Unleashing the Infinite Power of Thumbs
pandora software
Imagine for a moment that you’re listening to Pandora and you thumb a track. What happens then? Obviously, there’s the secret sauce that Pandora uses to get you that next song. However, there’s another service provided by Pandora that uses those thumbs as a part of a platform from which they can speak with you, the listener.
Appropriately, the platform is called AMP, and I got a chance to work on it in the summer of 2015 as a software engineering intern.
You’d never really think about it, but there’s a lot happening when you click that thumb. Somewhere, off in a server cluster somewhere, it logs that thumb along with your reported age, location, and gender, along with the artist, the song, the time, and what you happened to think of that song at that moment.
Then, someone like me has to figure out how to take more than 50 billion thumbs and find a way to recommend songs that an artist could play in different regions of the US based on all of that feedback.

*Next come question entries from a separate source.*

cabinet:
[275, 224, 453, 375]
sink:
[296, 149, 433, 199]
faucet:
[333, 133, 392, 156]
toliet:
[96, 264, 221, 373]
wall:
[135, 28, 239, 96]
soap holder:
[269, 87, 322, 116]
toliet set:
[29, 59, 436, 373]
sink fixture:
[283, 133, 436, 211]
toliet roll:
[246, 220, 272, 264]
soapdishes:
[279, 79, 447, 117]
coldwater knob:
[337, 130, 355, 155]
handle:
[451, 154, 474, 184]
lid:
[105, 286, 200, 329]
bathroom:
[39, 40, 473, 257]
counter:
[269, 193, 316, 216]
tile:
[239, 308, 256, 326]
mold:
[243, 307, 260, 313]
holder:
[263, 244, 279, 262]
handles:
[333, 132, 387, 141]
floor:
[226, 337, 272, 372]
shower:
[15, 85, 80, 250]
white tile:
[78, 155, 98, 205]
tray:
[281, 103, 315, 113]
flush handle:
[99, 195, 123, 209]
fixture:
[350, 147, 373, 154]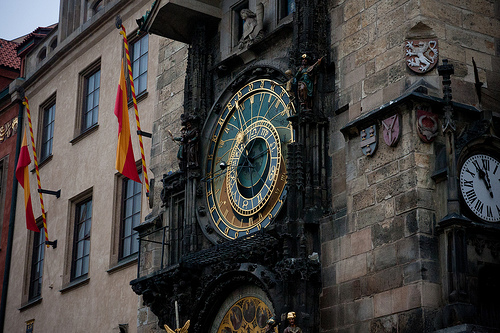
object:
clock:
[190, 57, 306, 244]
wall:
[337, 166, 420, 295]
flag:
[110, 24, 148, 205]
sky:
[8, 2, 44, 22]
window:
[72, 66, 102, 130]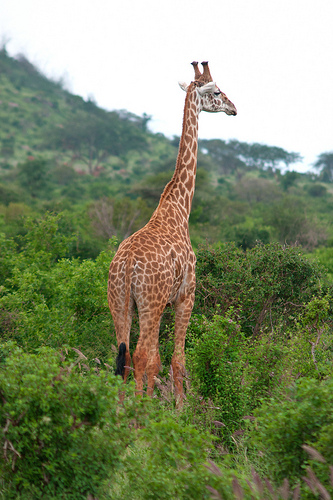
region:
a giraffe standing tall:
[103, 47, 239, 419]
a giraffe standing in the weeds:
[91, 29, 242, 416]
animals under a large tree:
[28, 149, 145, 181]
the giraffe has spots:
[171, 205, 185, 250]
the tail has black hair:
[108, 329, 130, 379]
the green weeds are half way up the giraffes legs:
[125, 340, 223, 410]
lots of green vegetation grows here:
[9, 228, 97, 452]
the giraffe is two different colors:
[135, 237, 175, 278]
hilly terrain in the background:
[3, 46, 169, 159]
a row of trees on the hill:
[202, 134, 303, 176]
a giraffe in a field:
[46, 44, 277, 407]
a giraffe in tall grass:
[9, 43, 281, 438]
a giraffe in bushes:
[40, 55, 300, 436]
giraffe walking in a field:
[26, 50, 279, 437]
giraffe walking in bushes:
[33, 45, 290, 426]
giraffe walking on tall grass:
[59, 45, 329, 412]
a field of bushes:
[22, 329, 282, 497]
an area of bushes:
[18, 304, 223, 498]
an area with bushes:
[7, 242, 331, 498]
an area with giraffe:
[14, 49, 321, 435]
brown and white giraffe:
[101, 47, 244, 417]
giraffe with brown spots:
[85, 49, 248, 399]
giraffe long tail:
[93, 242, 134, 381]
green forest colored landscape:
[0, 161, 90, 372]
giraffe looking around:
[76, 39, 233, 406]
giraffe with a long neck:
[106, 51, 257, 212]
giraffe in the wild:
[15, 47, 305, 486]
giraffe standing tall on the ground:
[72, 41, 224, 420]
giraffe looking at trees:
[39, 39, 285, 426]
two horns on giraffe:
[158, 57, 249, 125]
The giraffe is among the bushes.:
[30, 60, 310, 420]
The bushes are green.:
[7, 329, 94, 474]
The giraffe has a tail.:
[110, 270, 134, 379]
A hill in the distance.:
[12, 53, 163, 178]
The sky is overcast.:
[66, 32, 214, 50]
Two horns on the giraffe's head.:
[186, 53, 211, 75]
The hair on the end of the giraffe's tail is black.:
[107, 337, 129, 378]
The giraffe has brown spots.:
[145, 235, 169, 266]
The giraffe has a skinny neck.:
[159, 113, 204, 193]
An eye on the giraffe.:
[209, 85, 221, 97]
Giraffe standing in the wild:
[97, 52, 239, 422]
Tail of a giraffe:
[112, 252, 132, 377]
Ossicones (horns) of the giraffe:
[184, 55, 212, 75]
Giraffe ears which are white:
[174, 76, 215, 92]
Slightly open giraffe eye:
[214, 88, 221, 96]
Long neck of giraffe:
[174, 105, 198, 227]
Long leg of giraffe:
[133, 276, 167, 411]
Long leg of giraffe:
[174, 261, 196, 412]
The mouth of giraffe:
[225, 102, 239, 119]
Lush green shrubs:
[210, 225, 331, 484]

Of course, combing through all that wasn’t easy. It did, however, teach me about the realities of working at scale. While working on projects at school, even projects that were specifically dealing with lots of data were only dealing with tens of thousands of data points. Here I was manipulating data on the scale of millions.
Initially, these problems felt like they could be solved by using a bit of algorithmic know-how I gained from my classes, but the problems were usually of a different flavor. They required a way to be distributed across a cluster of computers. Often it was a short back of the envelope calculation that made me realize that some of the computations I had originally designated to be done when the user asked for them were simply not feasible when I increased the amount of data I was dealing with. For some of the more popular artists, dealing with a month’s worth of feedback instead of a few days' worth could increase the amount of data that needed to be sifted through by several orders of magnitude.
This usually left me redesigning my whole system for the umpteenth time, but it made me respect the amount of data users can generate, and how this can be used to the artists' benefit. It means an artist can now directly reach out to you based on your tastes and analyze wide reaching trends about his or her music at the touch of a button.
At Pandora we talk about our goal to unleash the infinite power of music. This summer I learned quite a bit about how much can be done by unleashing the infinite power of thumbs.
So go ahead and give Pandora a listen. And make sure to give the artists a thumbs up if you like the music. Heck, thumb them all if you have the inclination.
You might just help your favorite artists in ways you wouldn’t expect.